• **WORK ORDER**: When a picture appears among the records, leave it out, and copy all else exactly.

Collected data:
Content starts
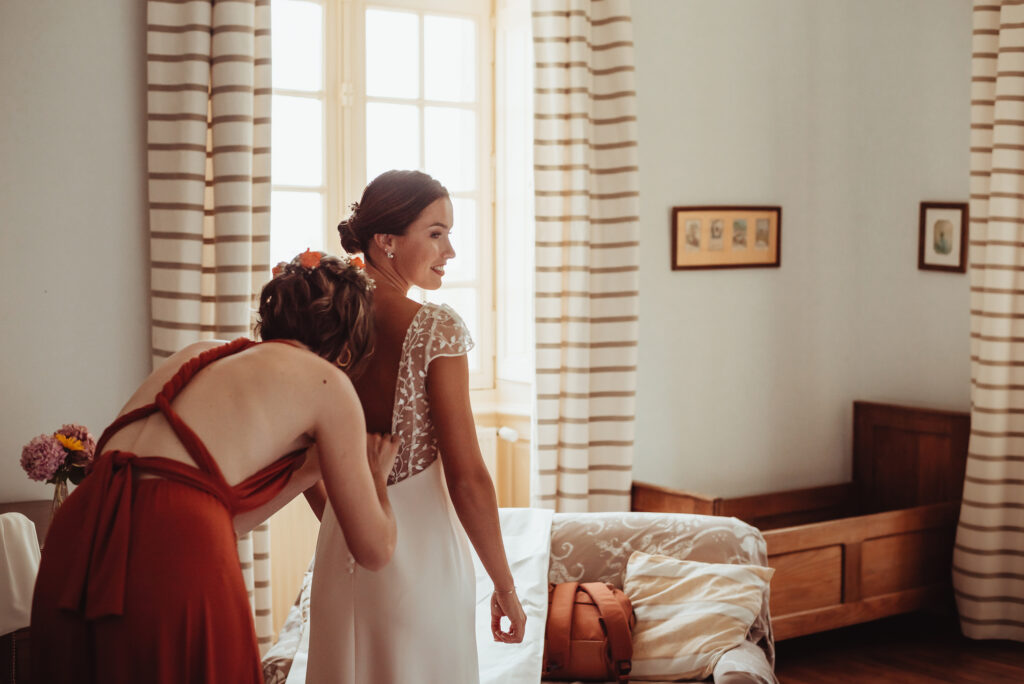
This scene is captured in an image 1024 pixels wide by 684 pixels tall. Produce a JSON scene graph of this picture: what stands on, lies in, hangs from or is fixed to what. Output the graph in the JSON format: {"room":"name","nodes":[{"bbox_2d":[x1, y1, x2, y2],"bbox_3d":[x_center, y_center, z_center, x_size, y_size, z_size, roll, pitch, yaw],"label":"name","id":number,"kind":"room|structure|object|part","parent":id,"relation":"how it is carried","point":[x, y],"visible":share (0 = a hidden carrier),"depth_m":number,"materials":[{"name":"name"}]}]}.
{"room":"bedroom","nodes":[
{"label":"bedroom","id":0,"kind":"room"},
{"bbox_2d":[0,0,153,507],"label":"left wall","id":1,"kind":"structure","parent":0,"point":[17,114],"depth_m":4.42,"materials":[{"name":"paint"}]},
{"bbox_2d":[147,0,274,655],"bbox_3d":[-0.980,-0.271,4.621,0.462,2.965,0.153,-2,4,-34],"label":"left curtain","id":2,"kind":"object","parent":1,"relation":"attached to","point":[221,282],"visible":0.48,"depth_m":4.60,"materials":[{"name":"beige fabric"}]},
{"bbox_2d":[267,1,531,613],"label":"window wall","id":3,"kind":"structure","parent":0,"point":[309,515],"depth_m":5.28,"materials":[{"name":"paint"}]},
{"bbox_2d":[270,0,522,399],"bbox_3d":[-0.533,-0.580,5.376,1.448,1.738,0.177,-2,4,-34],"label":"window","id":4,"kind":"structure","parent":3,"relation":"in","point":[305,192],"depth_m":5.45,"materials":[{"name":"white"}]},
{"bbox_2d":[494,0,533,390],"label":"window shutter","id":5,"kind":"object","parent":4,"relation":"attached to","point":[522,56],"visible":0.48,"depth_m":5.60,"materials":[{"name":"white paint"}]},
{"bbox_2d":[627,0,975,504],"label":"right wall","id":6,"kind":"structure","parent":0,"point":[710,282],"depth_m":5.71,"materials":[{"name":"paint"}]},
{"bbox_2d":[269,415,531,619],"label":"radiator","id":7,"kind":"object","parent":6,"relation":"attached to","point":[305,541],"visible":0.18,"depth_m":5.18,"materials":[{"name":"white metal"}]},
{"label":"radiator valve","id":8,"kind":"part","parent":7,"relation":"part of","materials":[{"name":"white metal"}]},
{"bbox_2d":[529,0,637,512],"bbox_3d":[0.274,-0.315,5.364,0.497,2.958,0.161,-2,4,-34],"label":"curtain","id":9,"kind":"object","parent":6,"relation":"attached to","point":[572,421],"visible":0.83,"depth_m":5.35,"materials":[{"name":"beige fabric"}]},
{"bbox_2d":[671,205,781,270],"bbox_3d":[0.845,-0.411,5.573,0.496,0.258,0.028,-2,4,-34],"label":"framed picture","id":10,"kind":"object","parent":6,"relation":"attached to","point":[676,220],"visible":0.99,"depth_m":5.56,"materials":[{"name":"brown"}]},
{"bbox_2d":[918,201,968,273],"bbox_3d":[1.694,-0.411,5.584,0.025,0.272,0.213,-2,4,-34],"label":"framed picture","id":11,"kind":"object","parent":6,"relation":"attached to","point":[942,234],"visible":0.98,"depth_m":5.58,"materials":[{"name":"brown"}]},
{"bbox_2d":[954,0,1023,642],"bbox_3d":[1.972,-0.297,5.203,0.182,2.894,0.754,-2,4,-34],"label":"striped curtain","id":12,"kind":"object","parent":6,"relation":"attached to","point":[1000,328],"visible":0.98,"depth_m":5.37,"materials":[{"name":"beige fabric"}]},
{"bbox_2d":[766,611,1023,683],"bbox_3d":[0.243,1.340,3.014,6.098,0.106,4.885,-2,4,-34],"label":"floor","id":13,"kind":"structure","parent":0,"point":[786,675],"depth_m":5.22,"materials":[{"name":"brown wood"}]},
{"bbox_2d":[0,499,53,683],"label":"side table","id":14,"kind":"object","parent":13,"relation":"on","point":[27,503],"visible":0.24,"depth_m":3.77,"materials":[{"name":"brown wood"}]},
{"bbox_2d":[0,511,39,638],"bbox_3d":[-1.358,0.595,3.591,0.332,0.274,0.245,-2,4,-34],"label":"white cloth","id":15,"kind":"object","parent":14,"relation":"on","point":[21,623],"visible":0.81,"depth_m":3.58,"materials":[{"name":"white fabric"}]},
{"bbox_2d":[49,473,69,517],"bbox_3d":[-1.196,0.435,3.773,0.080,0.166,0.079,-2,4,-34],"label":"glass vase","id":16,"kind":"object","parent":14,"relation":"on","point":[57,497],"visible":0.4,"depth_m":3.75,"materials":[{"name":"clear glass"}]},
{"bbox_2d":[21,423,96,485],"bbox_3d":[-1.211,0.350,3.824,0.206,0.257,0.190,-2,4,-34],"label":"flower bouquet","id":17,"kind":"object","parent":16,"relation":"in","point":[77,447],"visible":0.73,"depth_m":3.77,"materials":[{"name":"plant"}]},
{"bbox_2d":[28,247,401,681],"bbox_3d":[-0.550,0.549,2.815,0.494,1.414,0.848,1,3,15],"label":"woman","id":18,"kind":"object","parent":13,"relation":"on","point":[367,479],"visible":0.96,"depth_m":2.64},
{"bbox_2d":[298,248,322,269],"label":"hair flower","id":19,"kind":"object","parent":18,"relation":"attached to","point":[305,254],"visible":0.78,"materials":[{"name":"orange plant"}]},
{"bbox_2d":[270,248,364,278],"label":"hair flower","id":20,"kind":"object","parent":18,"relation":"on","point":[317,256],"visible":0.43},
{"bbox_2d":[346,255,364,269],"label":"hair flower","id":21,"kind":"object","parent":18,"relation":"attached to","point":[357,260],"visible":0.59,"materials":[{"name":"orange plant"}]},
{"bbox_2d":[291,173,528,683],"bbox_3d":[-0.245,0.436,3.244,0.542,1.550,0.739,-2,4,-34],"label":"woman","id":22,"kind":"object","parent":13,"relation":"on","point":[481,471],"visible":0.92,"depth_m":3.03},
{"bbox_2d":[260,510,778,683],"bbox_3d":[0.015,0.912,3.885,1.304,0.756,1.116,0,3,6],"label":"sofa","id":23,"kind":"object","parent":13,"relation":"on","point":[600,561],"visible":0.35,"depth_m":4.06,"materials":[{"name":"fabric"}]},
{"bbox_2d":[281,507,554,683],"bbox_3d":[-0.200,0.748,3.660,0.669,0.488,1.124,0,3,3],"label":"white blanket","id":24,"kind":"object","parent":23,"relation":"on","point":[542,605],"visible":0.36,"depth_m":3.59,"materials":[{"name":"white fabric"}]},
{"bbox_2d":[542,580,635,683],"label":"backpack","id":25,"kind":"object","parent":23,"relation":"on","point":[578,603],"visible":0.78,"depth_m":3.70,"materials":[{"name":"brown leather"}]},
{"bbox_2d":[619,552,775,683],"bbox_3d":[0.462,0.738,3.821,0.440,0.292,0.308,1,4,18],"label":"striped pillow","id":26,"kind":"object","parent":23,"relation":"on","point":[698,645],"visible":0.88,"depth_m":3.73,"materials":[{"name":"beige fabric"}]},
{"bbox_2d":[630,402,968,642],"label":"wooden bed","id":27,"kind":"object","parent":13,"relation":"on","point":[886,589],"visible":0.59,"depth_m":5.42,"materials":[{"name":"brown wood"}]},
{"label":"headboard","id":28,"kind":"part","parent":27,"relation":"part of","materials":[{"name":"brown wood"}]}
]}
Content ends
• **OUTPUT OF THE TASK**:
This scene is captured in an image 1024 pixels wide by 684 pixels tall. Produce a JSON scene graph of this picture: what stands on, lies in, hangs from or is fixed to what. Output the graph in the JSON format: {"room":"name","nodes":[{"bbox_2d":[x1, y1, x2, y2],"bbox_3d":[x_center, y_center, z_center, x_size, y_size, z_size, roll, pitch, yaw],"label":"name","id":number,"kind":"room|structure|object|part","parent":id,"relation":"how it is carried","point":[x, y],"visible":share (0 = a hidden carrier),"depth_m":number,"materials":[{"name":"name"}]}]}.
{"room":"bedroom","nodes":[
{"label":"bedroom","id":0,"kind":"room"},
{"bbox_2d":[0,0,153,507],"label":"left wall","id":1,"kind":"structure","parent":0,"point":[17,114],"depth_m":4.42,"materials":[{"name":"paint"}]},
{"bbox_2d":[147,0,274,655],"bbox_3d":[-0.980,-0.271,4.621,0.462,2.965,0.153,-2,4,-34],"label":"left curtain","id":2,"kind":"object","parent":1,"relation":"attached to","point":[221,282],"visible":0.48,"depth_m":4.60,"materials":[{"name":"beige fabric"}]},
{"bbox_2d":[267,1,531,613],"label":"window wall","id":3,"kind":"structure","parent":0,"point":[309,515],"depth_m":5.28,"materials":[{"name":"paint"}]},
{"bbox_2d":[270,0,522,399],"bbox_3d":[-0.533,-0.580,5.376,1.448,1.738,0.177,-2,4,-34],"label":"window","id":4,"kind":"structure","parent":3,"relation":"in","point":[305,192],"depth_m":5.45,"materials":[{"name":"white"}]},
{"bbox_2d":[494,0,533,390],"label":"window shutter","id":5,"kind":"object","parent":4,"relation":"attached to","point":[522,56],"visible":0.48,"depth_m":5.60,"materials":[{"name":"white paint"}]},
{"bbox_2d":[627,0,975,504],"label":"right wall","id":6,"kind":"structure","parent":0,"point":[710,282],"depth_m":5.71,"materials":[{"name":"paint"}]},
{"bbox_2d":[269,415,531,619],"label":"radiator","id":7,"kind":"object","parent":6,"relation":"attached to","point":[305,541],"visible":0.18,"depth_m":5.18,"materials":[{"name":"white metal"}]},
{"label":"radiator valve","id":8,"kind":"part","parent":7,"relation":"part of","materials":[{"name":"white metal"}]},
{"bbox_2d":[529,0,637,512],"bbox_3d":[0.274,-0.315,5.364,0.497,2.958,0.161,-2,4,-34],"label":"curtain","id":9,"kind":"object","parent":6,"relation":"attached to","point":[572,421],"visible":0.83,"depth_m":5.35,"materials":[{"name":"beige fabric"}]},
{"bbox_2d":[671,205,781,270],"bbox_3d":[0.845,-0.411,5.573,0.496,0.258,0.028,-2,4,-34],"label":"framed picture","id":10,"kind":"object","parent":6,"relation":"attached to","point":[676,220],"visible":0.99,"depth_m":5.56,"materials":[{"name":"brown"}]},
{"bbox_2d":[918,201,968,273],"bbox_3d":[1.694,-0.411,5.584,0.025,0.272,0.213,-2,4,-34],"label":"framed picture","id":11,"kind":"object","parent":6,"relation":"attached to","point":[942,234],"visible":0.98,"depth_m":5.58,"materials":[{"name":"brown"}]},
{"bbox_2d":[954,0,1023,642],"bbox_3d":[1.972,-0.297,5.203,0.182,2.894,0.754,-2,4,-34],"label":"striped curtain","id":12,"kind":"object","parent":6,"relation":"attached to","point":[1000,328],"visible":0.98,"depth_m":5.37,"materials":[{"name":"beige fabric"}]},
{"bbox_2d":[766,611,1023,683],"bbox_3d":[0.243,1.340,3.014,6.098,0.106,4.885,-2,4,-34],"label":"floor","id":13,"kind":"structure","parent":0,"point":[786,675],"depth_m":5.22,"materials":[{"name":"brown wood"}]},
{"bbox_2d":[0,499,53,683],"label":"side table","id":14,"kind":"object","parent":13,"relation":"on","point":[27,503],"visible":0.24,"depth_m":3.77,"materials":[{"name":"brown wood"}]},
{"bbox_2d":[0,511,39,638],"bbox_3d":[-1.358,0.595,3.591,0.332,0.274,0.245,-2,4,-34],"label":"white cloth","id":15,"kind":"object","parent":14,"relation":"on","point":[21,623],"visible":0.81,"depth_m":3.58,"materials":[{"name":"white fabric"}]},
{"bbox_2d":[49,473,69,517],"bbox_3d":[-1.196,0.435,3.773,0.080,0.166,0.079,-2,4,-34],"label":"glass vase","id":16,"kind":"object","parent":14,"relation":"on","point":[57,497],"visible":0.4,"depth_m":3.75,"materials":[{"name":"clear glass"}]},
{"bbox_2d":[21,423,96,485],"bbox_3d":[-1.211,0.350,3.824,0.206,0.257,0.190,-2,4,-34],"label":"flower bouquet","id":17,"kind":"object","parent":16,"relation":"in","point":[77,447],"visible":0.73,"depth_m":3.77,"materials":[{"name":"plant"}]},
{"bbox_2d":[28,247,401,681],"bbox_3d":[-0.550,0.549,2.815,0.494,1.414,0.848,1,3,15],"label":"woman","id":18,"kind":"object","parent":13,"relation":"on","point":[367,479],"visible":0.96,"depth_m":2.64},
{"bbox_2d":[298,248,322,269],"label":"hair flower","id":19,"kind":"object","parent":18,"relation":"attached to","point":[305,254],"visible":0.78,"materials":[{"name":"orange plant"}]},
{"bbox_2d":[270,248,364,278],"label":"hair flower","id":20,"kind":"object","parent":18,"relation":"on","point":[317,256],"visible":0.43},
{"bbox_2d":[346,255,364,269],"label":"hair flower","id":21,"kind":"object","parent":18,"relation":"attached to","point":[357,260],"visible":0.59,"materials":[{"name":"orange plant"}]},
{"bbox_2d":[291,173,528,683],"bbox_3d":[-0.245,0.436,3.244,0.542,1.550,0.739,-2,4,-34],"label":"woman","id":22,"kind":"object","parent":13,"relation":"on","point":[481,471],"visible":0.92,"depth_m":3.03},
{"bbox_2d":[260,510,778,683],"bbox_3d":[0.015,0.912,3.885,1.304,0.756,1.116,0,3,6],"label":"sofa","id":23,"kind":"object","parent":13,"relation":"on","point":[600,561],"visible":0.35,"depth_m":4.06,"materials":[{"name":"fabric"}]},
{"bbox_2d":[281,507,554,683],"bbox_3d":[-0.200,0.748,3.660,0.669,0.488,1.124,0,3,3],"label":"white blanket","id":24,"kind":"object","parent":23,"relation":"on","point":[542,605],"visible":0.36,"depth_m":3.59,"materials":[{"name":"white fabric"}]},
{"bbox_2d":[542,580,635,683],"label":"backpack","id":25,"kind":"object","parent":23,"relation":"on","point":[578,603],"visible":0.78,"depth_m":3.70,"materials":[{"name":"brown leather"}]},
{"bbox_2d":[619,552,775,683],"bbox_3d":[0.462,0.738,3.821,0.440,0.292,0.308,1,4,18],"label":"striped pillow","id":26,"kind":"object","parent":23,"relation":"on","point":[698,645],"visible":0.88,"depth_m":3.73,"materials":[{"name":"beige fabric"}]},
{"bbox_2d":[630,402,968,642],"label":"wooden bed","id":27,"kind":"object","parent":13,"relation":"on","point":[886,589],"visible":0.59,"depth_m":5.42,"materials":[{"name":"brown wood"}]},
{"label":"headboard","id":28,"kind":"part","parent":27,"relation":"part of","materials":[{"name":"brown wood"}]}
]}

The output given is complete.